It’s in between Christmas and 2017 and you’re staring down the business end of a messy home and counting the days before New Years Eve sucks up a lot of your energy. Here are three tips for achieving mid-holiday productivity so that you can survive the gauntlet of food, drinks, family, and emotions that is coming your way.

Turn off notifications

Your phone buzzes, beeps and blinks at you.

Lots.

And it feels good when you get a nice little affirmation of your self worth by receiving a text from a friend. The problem is that, while it’s nice knowing we’re special and connected people, there’s a growing body of research showing the quality of each interaction and our overall happiness is diminished as a result of this kind of communication.

It will feel difficult or destabilizing at first, but by simply turning off notifications you take a huge step towards being in control of your environment.

Even though I am as married to my phone as I am to my wife (she doesn’t read this blog), I’m positively impacting my health by turning off notifications for everything but actual calls.

Take stock of your life

Get a notepad and pen or app or whatever you like, sit down with a good cup of tea, and write down every single thing you know you need to get done over the next six weeks. Everything from your personal tasks (dishes, laundry, fixing the leaky faucet, reading the hitchhikers guide to the galaxy again) to professional (paperwork to file, small projects, personal admin, all of it) and then start to organize and clarify.

Personally, I resist this step like crazy and have to deliberately set aside time and force myself into it, but there’s a reason capturing and clarifying are the first steps in the Get Things Done methodology. What gets scheduled gets done, after all.

De-clutter

This one is hard to achieve, but the payoff is huge. I’m a keeper of things, my father is a keeper of things, and I can already tell my kids are all keepers. We assign all kinds of emotional value to stuff and hold onto it for way too long, but we’re slowly coming to grips with the acceptance that, even though toys have feelings in the movies, it’s okay to ditch the Mega Blocks once the kids graduate to Lego.

Here’s the best decluttering process I’ve found. It’s free, straightforward, and if you commit you’ll be clean and lean by New Years Eve.

Each day pick a space (room, part of a room) you can tackle in an hour or two and start physically sorting stuff into categories:

  • Stuff you use all the time – this is the stuff you keep.
  • Stuff you don’t use because it’s broken but you would absolutely use if it worked – fixing this stuff gets added to the list you started up above, and you actually do it; put this stuff somewhere you won’t be able to ignore it.
  • Good stuff you don’t use – this stuff is donated as soon as possible to any good organization that can put it to use. Don’t bag it and put it in the closet in case a friend needs it (e.g. baby clothes…) and don’t list it on Craigslist unless you need the funds and you’re absolutely confident it’ll sell right away.
  • Stuff you keep around that other people probably wouldn’t use either – recycle as much of this as quickly as possible and junk the rest.

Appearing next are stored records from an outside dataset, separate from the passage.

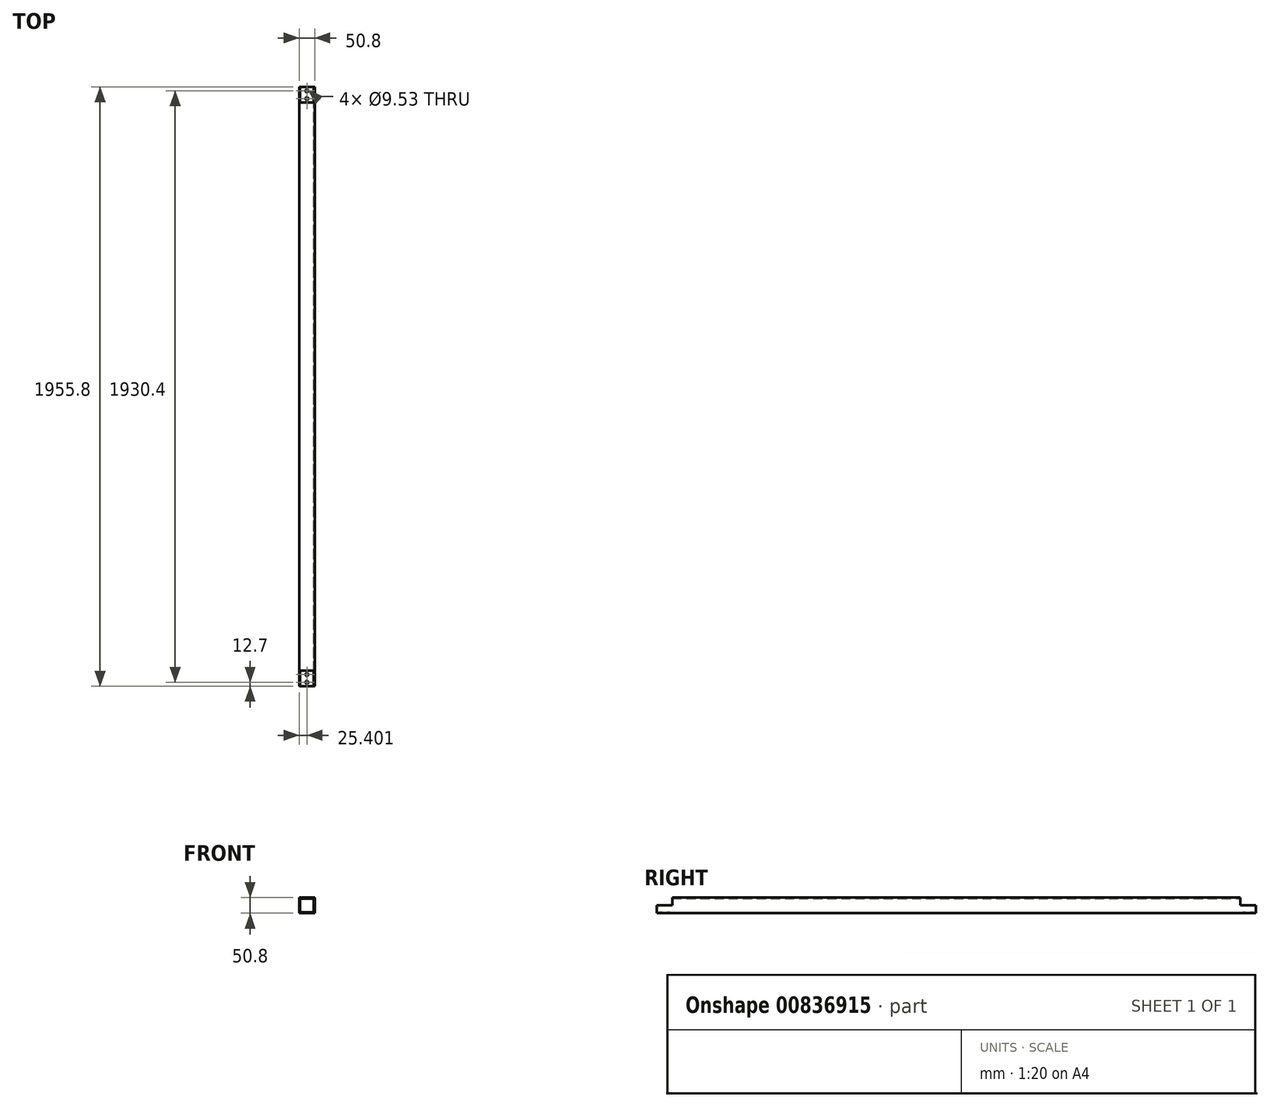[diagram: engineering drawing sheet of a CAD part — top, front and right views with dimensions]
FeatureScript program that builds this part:
annotation { "Feature Type Name" : "Feature", "Feature Type Description" : "" }
export const myFeature = defineFeature(function(context is Context, id is Id, definition is map)
    precondition{}
    {
        {
            var Q0;
            Q0=qCreatedBy(makeId("Front.planeOp"),FACE);
            var sketch = newSketch(context, id + "F0", { "sketchPlane" : qUnion([Q0])});
            skLineSegment(sketch, "E0.bottom", {"start": v(-6.18, -7.03) * mm, "end": v(44.62, -7.03) * mm});
            skLineSegment(sketch, "E0.top", {"start": v(-6.18, 43.77) * mm, "end": v(44.62, 43.77) * mm});
            skLineSegment(sketch, "E0.left", {"start": v(-6.18, -7.03) * mm, "end": v(-6.18, 43.77) * mm});
            skLineSegment(sketch, "E0.right", {"start": v(44.62, -7.03) * mm, "end": v(44.62, 43.77) * mm});
            skLineSegment(sketch, "E1.bottom", {"start": v(41.57, 40.72) * mm, "end": v(-3.13, 40.72) * mm});
            skLineSegment(sketch, "E1.top", {"start": v(41.57, -3.98) * mm, "end": v(-3.13, -3.98) * mm});
            skLineSegment(sketch, "E1.left", {"start": v(41.57, 40.72) * mm, "end": v(41.57, -3.98) * mm});
            skLineSegment(sketch, "E1.right", {"start": v(-3.13, 40.72) * mm, "end": v(-3.13, -3.98) * mm});
            skSolve(sketch);
        }
        {
            var Q0;
            Q0=makeQuery(id+"F0.imprint","IMPRINT",FACE,{"disambiguationData":[TD([[makeQuery(id+"F0.imprint","IMPRINT",EDGE,{"derivedFrom":sQuery(id+"F0.wireOp",EDGE,"E0.bottom")}),1.0]])]});
            extrude(context, id + "F1", {"entities" : qUnion([Q0]), "depth" : 1955.8 * mm, "offsetDistance" : 25.4 * mm, "symmetric" : true});
        }
        {
            var Q0;
            Q0=makeQuery(id+"F1.opExtrude","SWEPT_FACE",FACE,{"disambiguationData":[OSD([sQuery(id+"F0.wireOp",EDGE,"E1.top")])]});
            var sketch = newSketch(context, id + "F2", { "sketchPlane" : qUnion([Q0])});
            skCircle(sketch, "E2", {"center": v(19.22, -965.2) * mm, "radius": 4.76 * mm});
            skPoint(sketch, "E2.centerSnap0", {"position": v(19.22, -977.9) * mm});
            skCircle(sketch, "E3", {"center": v(19.22, -939.8) * mm, "radius": 4.76 * mm});
            skLineSegment(sketch, "E4", {"start": v(41.57, 0) * mm, "end": v(-3.13, 0) * mm, "construction": true});
            skPoint(sketch, "E5.MirrorP", {"position": v(19.22, 977.9) * mm});
            skCircle(sketch, "E6.MirrorC", {"center": v(19.22, 965.2) * mm, "radius": 4.76 * mm});
            skCircle(sketch, "E7.MirrorC", {"center": v(19.22, 939.8) * mm, "radius": 4.76 * mm});
            skSolve(sketch);
        }
        {
            var Q0;
            Q0 = qSketchRegion(id + "F2", true);
            extrude(context, id + "F3", {"entities" : qUnion([Q0]), "operationType" : NewBodyOperationType.REMOVE, "oppositeDirection" : true, "depth" : 25.4 * mm, "offsetDistance" : 25.4 * mm});
        }
        {
            var Q0;
            Q0=makeQuery(id+"F1.opExtrude","SWEPT_FACE",FACE,{"disambiguationData":[OSD([sQuery(id+"F0.wireOp",EDGE,"E0.top")])]});
            var sketch = newSketch(context, id + "F4", { "sketchPlane" : qUnion([Q0])});
            skLineSegment(sketch, "E8.bottom", {"start": v(44.62, -927.1) * mm, "end": v(-6.18, -927.1) * mm});
            skLineSegment(sketch, "E8.top", {"start": v(44.62, -1028.7) * mm, "end": v(-6.18, -1028.7) * mm});
            skLineSegment(sketch, "E8.left", {"start": v(44.62, -927.1) * mm, "end": v(44.62, -1028.7) * mm});
            skLineSegment(sketch, "E8.right", {"start": v(-6.18, -927.1) * mm, "end": v(-6.18, -1028.7) * mm});
            skPoint(sketch, "E8.middle", {"position": v(19.22, -977.9) * mm});
            skLineSegment(sketch, "E9.bottom", {"start": v(-6.18, 927.1) * mm, "end": v(44.62, 927.1) * mm});
            skLineSegment(sketch, "E9.top", {"start": v(-6.18, 1028.7) * mm, "end": v(44.62, 1028.7) * mm});
            skLineSegment(sketch, "E9.left", {"start": v(-6.18, 927.1) * mm, "end": v(-6.18, 1028.7) * mm});
            skLineSegment(sketch, "E9.right", {"start": v(44.62, 927.1) * mm, "end": v(44.62, 1028.7) * mm});
            skPoint(sketch, "E9.middle", {"position": v(19.22, 977.9) * mm});
            skSolve(sketch);
        }
        {
            var Q0;
            Q0 = qSketchRegion(id + "F4", true);
            var Q1;
            Q1=makeQuery(id+"F1.opExtrude","CAP_VERTEX",VERTEX,{"disambiguationData":[OSD([sQuery(id+"F0.wireOp",EDGE,"E1.top"),sQuery(id+"F0.wireOp",EDGE,"E1.right")])],"isStart":true});
            extrude(context, id + "F5", {"entities" : qUnion([Q0]), "operationType" : NewBodyOperationType.REMOVE, "oppositeDirection" : true, "depth" : 25.4 * mm, "endBoundEntityVertex" : qUnion([Q1]), "offsetDistance" : 25.4 * mm});
        }
    });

My main caution is to avoid bagging stuff with the intention of keeping it for friends or sleeping on it. Be bold, be ruthless and make decisions in the moment. If you spent an hour decluttering, spend the next 20 minutes dropping stuff off at the local thrift shop and avoid tripping over bags of good intentions for the next six months.

Bonus tip – have some pho!

Seriously. Delicious broth, silky smooth rice noodles, fresh sprouts and a handful of herbs feeds the soul! Pho makes everything better and will sooth your hangover and prep you for actually tackling one or all of the tips above.